Compute Viterbi Decode in parallel on minibatch

kmkurn / pytorch-crf

(Linear-chain) Conditional random field in PyTorch.

https://pytorch-crf.readthedocs.io

MIT License

938 stars 151 forks source link

Compute Viterbi Decode in parallel on minibatch #16

Closed JeppeHallgren closed 6 years ago

JeppeHallgren commented 6 years ago

Currently each sample in the minibatch is processed serially in viterbi_decode. The below change removes the for-loop and instead computes the best paths for all the samples at once.

For my specific use case (minibatch_size = 50, num_tags = 85, avg sequence length = 1000), this gave a 3x speed-up when executed on a GPU.

Tests and linters pass.

coveralls commented 6 years ago

Coverage remained the same at 100.0% when pulling 9c57104ced2658db6757da49908ceb788050b38d on JeppeHallgren:feature/batched-viterbi-decode into 839299625cd2fdae4a9b3d6aa87c230010f7961e on kmkurn:master.

kmkurn commented 6 years ago

Hi, thank you so much for this!

This looks really great, but I can't accept it without tests. Can you please add tests to check if the result from a batched Viterbi decoding is exactly the same as the non-batched one? Also, just to confirm, the 3x speed up was compared to the non-batched version and both versions were run on a GPU, right?

JeppeHallgren commented 6 years ago

@kmkurn cool - yes, the output of the batched version should be exactly the same as the un-batched.
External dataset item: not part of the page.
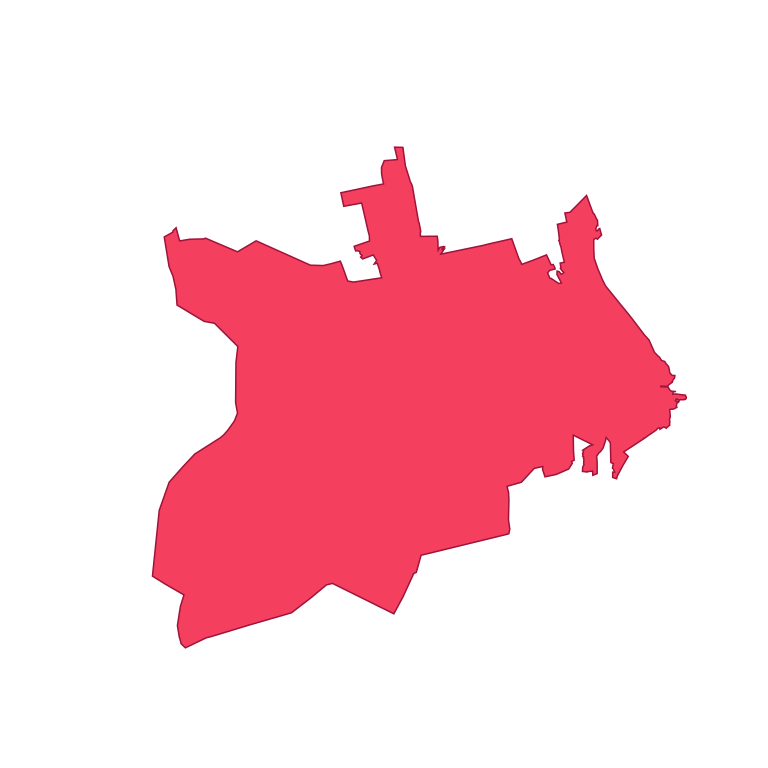 Saltillo, Coahuila, Mexico, rotated 71°
{"feature_id": "50627088B85716210154341", "entity_name": "Saltillo", "entity_type": "district", "adm_level": 2, "iso_a3": "MEX", "parent_name": "Mexico", "parent_adm1": "Coahuila", "projection": "robinson", "projection_center": [-101.093, 25.033], "detail": "fine", "context": "isolated", "style": "filled", "palette": "rose", "viewbox_px": 768, "rotation_deg": 71, "n_neighbors": 0, "source": "geoboundaries", "source_scale": "gbopen_adm2", "svg_char_len": 5810}
<svg xmlns="http://www.w3.org/2000/svg" viewBox="0 0 768 768"><g transform="rotate(71 384 384)"><path d="M501.6,119.9L501.7,119.3L501.7,119.0L501.9,118.8L501.9,118.4L501.9,118.0L501.9,117.7L501.8,117.3L501.6,116.0L501.5,115.8L501.5,115.6L501.5,115.4L501.5,115.1L501.4,114.9L501.4,114.7L499.7,114.6L499.6,114.4L499.4,114.3L499.1,114.2L498.9,114.1L497.8,113.5L497.8,113.4L497.7,113.3L497.1,112.9L497.2,112.0L497.1,111.9L497.0,111.2L496.3,110.7L495.5,112.9L495.4,112.8L495.1,113.2L494.6,113.9L494.4,113.7L493.6,112.9L493.3,112.5L494.8,110.5L495.4,109.6L495.4,109.3L495.4,109.1L495.4,108.7L495.8,107.6L495.9,107.4L496.2,106.6L496.2,106.3L496.4,105.6L496.5,105.3L496.6,105.1L496.6,104.4L496.6,104.1L496.3,103.3L496.2,103.2L495.9,103.0L495.6,102.7L495.3,102.6L495.0,102.5L494.8,102.5L494.5,102.5L493.7,102.7L493.4,102.8L493.1,102.8L492.7,102.6L492.4,103.2L491.6,104.9L490.7,106.8L489.8,108.5L489.5,109.3L489.4,109.6L489.1,109.9L488.8,110.6L488.6,110.8L488.4,111.3L488.0,113.2L487.7,114.3L485.5,113.0L485.4,112.9L486.0,111.6L486.0,111.4L486.0,111.2L485.9,111.1L485.3,112.5L485.1,112.8L485.0,113.1L484.6,113.9L484.5,114.2L484.3,114.5L484.1,114.7L484.0,114.9L483.8,115.1L483.6,115.3L483.2,115.5L482.9,115.6L482.6,115.7L482.3,115.8L481.6,115.9L480.8,116.1L480.3,116.2L480.0,116.3L479.6,116.6L479.3,116.8L479.1,117.1L478.9,117.3L478.8,117.5L478.7,117.7L478.1,119.4L477.4,121.4L476.6,123.3L476.1,123.1L477.1,120.6L477.2,120.2L477.9,118.3L478.1,117.7L478.5,116.7L478.5,116.3L478.4,116.1L478.3,115.9L477.8,115.7L477.7,115.6L477.1,113.8L477.1,113.7L476.6,112.3L476.2,110.9L476.0,111.0L475.9,111.3L475.9,111.5L475.3,110.2L474.6,109.7L473.9,109.0L473.4,108.0L473.0,107.5L472.6,107.1L470.7,106.2L469.7,108.7L466.7,110.1L463.3,109.6L460.3,109.2L457.5,110.3L456.4,110.9L455.3,110.8L453.9,111.4L452.2,113.8L451.5,114.1L448.2,114.8L447.3,115.5L442.3,117.9L428.6,119.1L422.4,121.8L404.1,127.8L398.6,129.7L385.6,134.5L363.6,142.5L356.7,143.5L350.1,143.9L345.2,144.3L333.5,144.3L324.7,141.7L316.4,138.9L315.6,138.5L315.2,136.1L316.6,135.0L316.6,134.9L315.7,133.4L314.0,129.8L307.2,129.4L307.4,130.7L308.7,132.5L308.2,133.3L306.7,133.5L303.5,131.2L303.9,130.3L298.6,128.8L297.6,129.2L293.5,129.7L292.1,129.8L291.6,130.0L290.0,130.8L289.2,130.6L287.6,130.8L285.5,130.8L271.7,131.1L275.0,137.8L276.5,140.7L281.0,149.9L282.2,152.1L281.2,157.3L289.2,158.3L290.4,158.4L289.5,168.1L294.3,168.9L304.2,171.0L304.7,171.4L305.2,172.1L306.0,171.8L308.2,172.0L309.1,172.1L312.5,172.1L316.1,172.7L327.6,173.9L327.0,178.1L331.4,178.8L332.0,179.6L334.7,178.9L337.0,177.6L337.3,177.9L337.6,178.9L337.7,179.3L337.8,179.8L337.9,180.7L334.7,181.9L333.6,183.6L336.7,184.8L346.3,183.4L345.9,186.0L338.5,191.7L338.0,192.8L332.1,193.1L330.5,190.2L331.0,184.8L329.5,184.6L326.1,185.1L325.7,187.2L314.8,188.3L315.5,202.8L315.7,214.8L313.7,214.9L311.3,215.3L310.0,215.6L308.0,215.7L288.2,215.9L287.3,224.6L285.8,238.0L285.1,246.0L285.0,246.8L279.7,288.0L277.3,284.8L276.0,283.1L275.6,285.8L274.2,282.0L273.4,282.7L273.0,286.7L275.0,289.2L265.9,286.4L261.6,285.6L256.3,301.4L253.2,300.6L252.0,299.7L251.1,299.5L247.8,299.0L242.9,298.3L241.8,298.5L206.4,292.8L203.2,292.9L201.0,293.4L199.2,293.1L197.7,293.1L186.7,292.8L185.0,292.8L166.4,289.1L163.5,296.9L176.2,298.2L172.9,311.1L178.5,315.9L184.0,317.7L187.8,318.4L194.7,319.3L193.1,330.0L189.1,362.5L202.9,364.2L205.6,346.2L234.7,349.3L239.1,349.6L244.1,351.2L244.1,367.4L248.9,367.5L249.6,365.2L250.6,364.2L250.6,363.9L250.9,363.7L251.0,363.7L251.4,363.7L251.6,363.8L252.2,364.2L252.7,364.2L254.2,363.7L254.7,363.2L255.0,363.0L255.6,362.9L256.4,364.8L258.8,363.5L258.5,352.2L264.7,350.7L267.4,354.2L267.6,351.0L276.0,351.2L276.1,351.4L282.8,351.6L277.7,379.6L274.8,384.8L259.3,385.0L257.3,385.1L253.6,385.3L253.0,395.2L252.2,402.9L247.7,414.9L207.0,458.3L211.3,479.5L188.0,505.3L188.1,507.3L183.9,520.5L182.8,526.9L182.2,530.6L176.8,530.3L168.6,529.7L170.4,533.6L171.7,534.2L173.4,543.9L203.0,549.0L213.4,548.4L227.1,550.0L230.3,550.9L242.0,554.0L266.2,533.7L271.4,524.5L301.0,510.0L315.3,516.9L353.4,530.4L363.8,532.0L370.3,537.5L376.9,546.8L380.2,552.7L381.5,556.2L388.6,585.7L397.0,601.6L406.9,619.1L430.2,637.6L439.0,641.7L490.3,665.5L502.2,655.8L509.6,649.4L518.3,641.8L527.7,648.7L527.9,648.9L529.1,649.5L532.8,651.5L539.5,655.0L545.2,658.0L557.5,660.1L558.0,659.9L563.6,660.4L568.8,657.7L566.1,634.7L566.5,630.6L568.0,590.1L570.2,546.0L562.2,522.2L555.2,503.8L555.8,497.6L570.1,483.5L604.5,449.5L591.4,435.3L575.0,419.6L574.3,419.0L572.9,417.7L572.6,414.8L567.3,411.1L558.0,404.7L566.3,314.8L562.2,312.3L552.9,310.5L534.2,303.6L527.0,301.5L520.8,301.0L521.6,286.0L512.7,269.4L513.7,260.8L516.4,261.9L524.2,262.0L525.6,250.5L524.5,237.0L520.3,231.8L518.3,231.8L518.0,229.0L508.6,226.5L494.0,221.7L509.4,206.5L509.4,210.0L511.3,217.6L511.6,217.3L512.1,217.0L513.1,217.9L513.6,217.9L513.8,218.3L514.6,218.5L514.5,218.8L515.8,219.2L517.1,219.2L517.2,219.5L517.8,219.0L519.4,219.7L519.9,219.4L524.7,221.3L524.9,221.1L525.2,221.1L525.5,221.3L527.3,223.2L531.3,224.8L533.3,220.8L533.0,220.7L534.3,215.1L538.3,216.3L538.1,211.6L526.9,207.8L521.4,206.4L518.7,202.6L518.6,201.6L515.9,197.7L510.0,193.2L507.0,191.4L510.3,190.0L513.1,189.1L532.1,195.1L534.0,193.1L537.9,195.4L539.1,194.8L542.4,194.6L541.8,196.5L546.8,198.2L548.2,196.4L549.3,194.9L547.1,193.5L539.4,185.3L532.0,176.6L526.3,179.5L520.6,157.3L520.0,155.0L519.9,155.1L519.9,154.8L519.3,152.7L519.0,151.6L518.9,151.5L517.0,144.4L516.8,143.8L516.2,141.8L516.1,141.6L514.9,139.3L515.0,138.9L515.1,137.6L515.8,137.7L516.7,137.8L515.9,134.6L515.7,133.2L517.7,131.6L515.9,127.2L514.8,126.9L514.4,126.8L513.4,126.3L512.9,126.0L512.2,125.9L511.4,125.8L510.0,125.3L509.5,124.8L509.1,124.5L508.8,124.5L508.2,124.1L508.0,123.9L502.5,122.5L501.6,122.3L501.1,122.1L501.3,121.0L501.4,120.5L501.6,119.9Z" fill="#f43f5e" stroke="#9f1239" stroke-width="1.5"/></g></svg>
If we get a good way of manually setting the internal parameters ( #18 :) ), so the model is not randomly initialized, I can add a test that checks that the output of viterbi decode didn't change before and after this PR.

Yes, the speedup was compared to the unbatched version and both cases were run on a GPU.

kmkurn commented 6 years ago

Great! Anyway, I think you can test by simulating a non-batched version via a loop and running the batched version, and then check if the two results are equal. That shouldn't require setting the internal parameters.

Yes, the speedup was compared to the unbatched version and both cases were run on a GPU.

Awesome!

JeppeHallgren commented 6 years ago

test by simulating a non-batched version via a loop and running the batched version, and then check if the two results are equal.

@kmkurn I did this on my local machine and it seems to work. I can't do this in a test though since the old non-batched version no longer exist after the above change?

kmkurn commented 6 years ago

What I meant is something like

from torchcrf import CRF
import torch

batch_size, seq_len, num_tags = 2, 3, 4
crf = CRF(num_tags)
emissions = torch.randn(batch_size, seq_len, num_tags)
mask = torch.ByteTensor([[1, 1, 1], [1, 1, 0]])

# non-batched
non_batched = []
for emissions_, mask_ in zip(emissions, mask):
    # shape: (1, seq_len, num_tags)
    emissions_ = emissions_.unsqueeze(0)
    # shape: (1, seq_len, num_tags)
    mask_ = mask_.unsqueeze(0)

    result = crf.decode(emissions_, mask=mask_)
    assert len(result) == 1
    non_batched.append(result[0])

# batched
batched = crf.decode(emissions, mask=mask)

assert non_batched == batched

I probably messed up the dimension order but you get the idea.

JeppeHallgren commented 6 years ago

@kmkurn I fixed the dimensions order and added the test.

JeppeHallgren commented 6 years ago

@kmkurn let me know if you want other changes here

JeppeHallgren commented 6 years ago

@kmkurn All your comments should have been fixed in the latest commit.